**Task statement**
Reproduce the text of every entry below line for line, without changing a character, and leave the pictures out of your answer.

-----

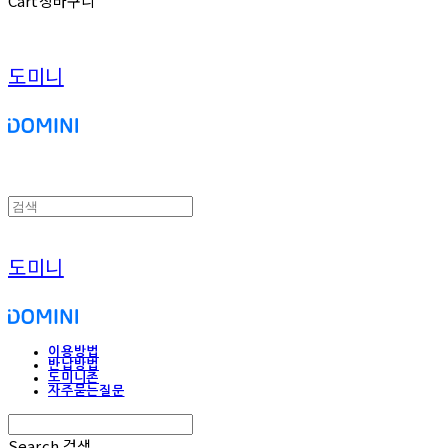
Cart
장바구니
도미니
도미니
이용방법
반납방법
도미니존
자주묻는질문
Search
검색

-----

**Solution to the problem**
Cart
장바구니
도미니
도미니
이용방법
반납방법
도미니존
자주묻는질문
Search
검색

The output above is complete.